Indeed - that becomes a much more involved discussion than pure performance and can’t easily be resolved with tables and measurements. Nonetheless, I do think it’s nice to have the foundation of Julia bioinfo packages be so fast that people would not be turned away from implementing highly performance-sensitive tools it in, like a short-read aligner or an assembler.
W.r.t the broader implicaitons of Julia, first notice the absolute timings. On my laptop, Julia crunches 3.6 million reads/sec uncompressed and something like 1.6 m/s compressed. It’s hard to think of a real-life application where any useful work could be done so quick that these timings matter much.
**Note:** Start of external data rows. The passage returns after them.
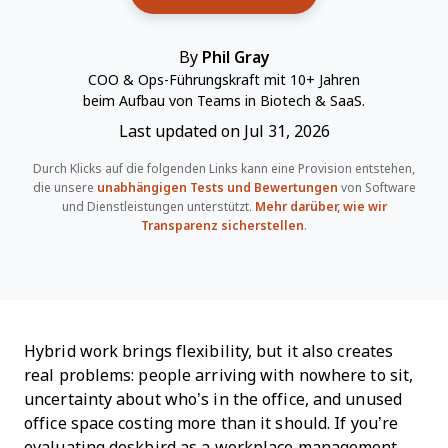
By
Phil Gray
COO & Ops-Führungskraft mit 10+ Jahren
beim Aufbau von Teams in Biotech & SaaS.
Last updated on Jul 31, 2026
Durch Klicks auf die folgenden Links kann eine Provision entstehen,
die unsere
unabhängigen Tests und Bewertungen
von Software
und Dienstleistungen unterstützt.
Mehr darüber, wie wir
Transparenz sicherstellen
.
Hybrid work brings flexibility, but it also creates
real problems: people arriving with nowhere to sit,
uncertainty about who’s in the office, and unused
office space costing more than it should. If you’re
evaluating deskbird as a workplace management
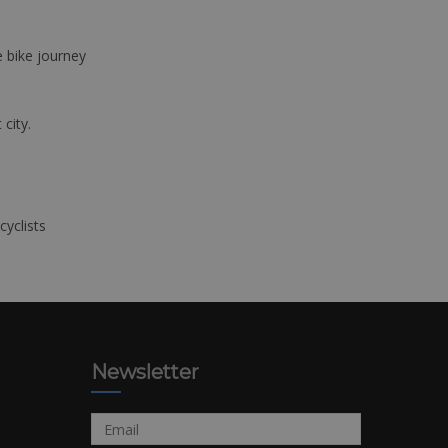
e bike journey
 city.
cyclists
Newsletter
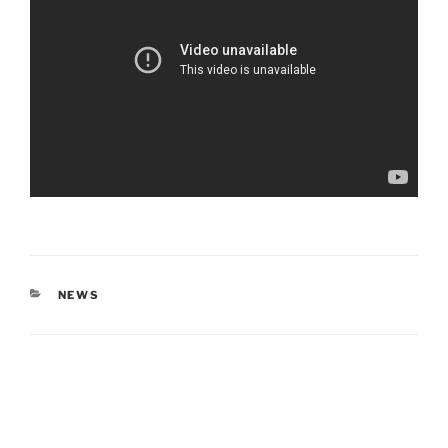
CATEGORIES
NEWS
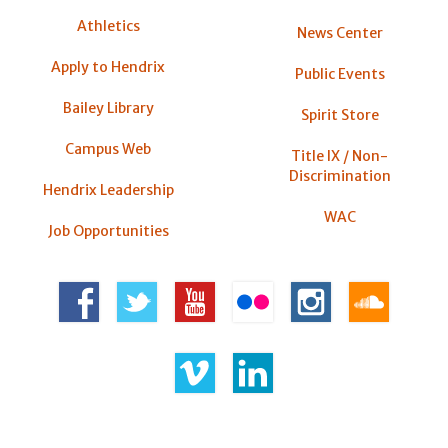
Athletics
News Center
Apply to Hendrix
Public Events
Bailey Library
Spirit Store
Campus Web
Title IX / Non-
Discrimination
Hendrix Leadership
WAC
Job Opportunities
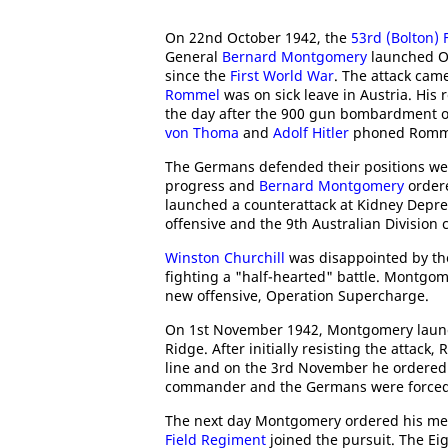
On 22nd October 1942, the
53rd (Bolton) 
General
Bernard Montgomery
launched Op
since the
First World War
. The attack came
Rommel
was on sick leave in Austria. His
the day after the 900 gun bombardment o
von Thoma
and
Adolf Hitler
phoned Rommel
The Germans defended their positions wel
progress and
Bernard Montgomery
ordere
launched a counterattack at Kidney Depr
offensive and the 9th Australian Division 
Winston Churchill
was disappointed by th
fighting a "half-hearted" battle. Montgom
new offensive, Operation Supercharge.
On 1st November 1942, Montgomery launc
Ridge. After initially resisting the attac
line and on the 3rd November he ordered
commander and the Germans were forced 
The next day Montgomery ordered his men
Field Regiment
joined the pursuit. The E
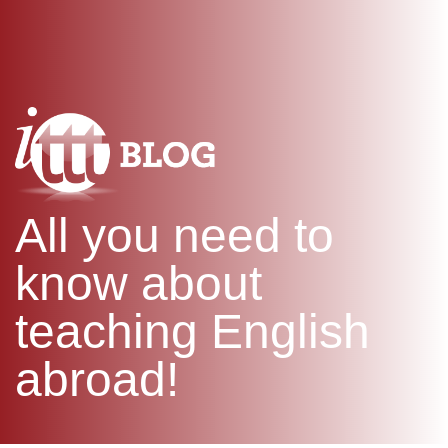
WHAT IS TEFL?
IN-CLASS COURSES
SPECIAL OFFERS
COMBINED COURSES
ONLINE COURSE BUNDLES
CELTA & TRINITY COURSES
SPECIALIZED COURSES
WHICH COURSE IS RIGHT F
All you need to
B.ED & M.ED IN TESOL
know about
teaching English
abroad!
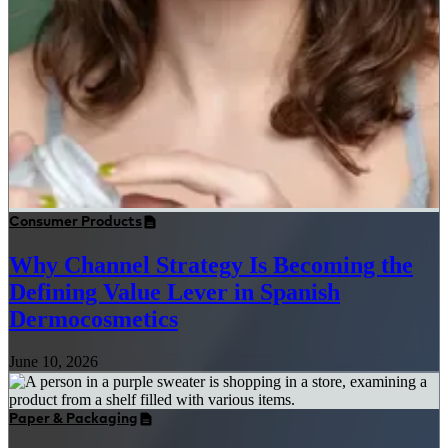
Consumer Products
Why Channel Strategy Is Becoming the
Defining Value Lever in Spanish
Dermocosmetics
June 10, 2026
Paper & Packaging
Second, I think it’s very instructive to compare the approach to FASTQ parsing represented by klib.h vs FASTX.jl. Have a look at the source. FASTX implements its parser through a high-level description of the FASTQ format thanks to Automa and lets the machine figure out most of the gritty details. In contrast, look at the C code, here the entire parsing is written by hand. I know which parser I’d rather write myself, and which parser I’d trust results from (assuming Automa itself is well tested). Also, I had some fun trying to break the parsers by seeing what kind of broken FASTQ files they would accept. Unsurprisingly, FASTX’s parser is more robust (because it’s failsafe by design!).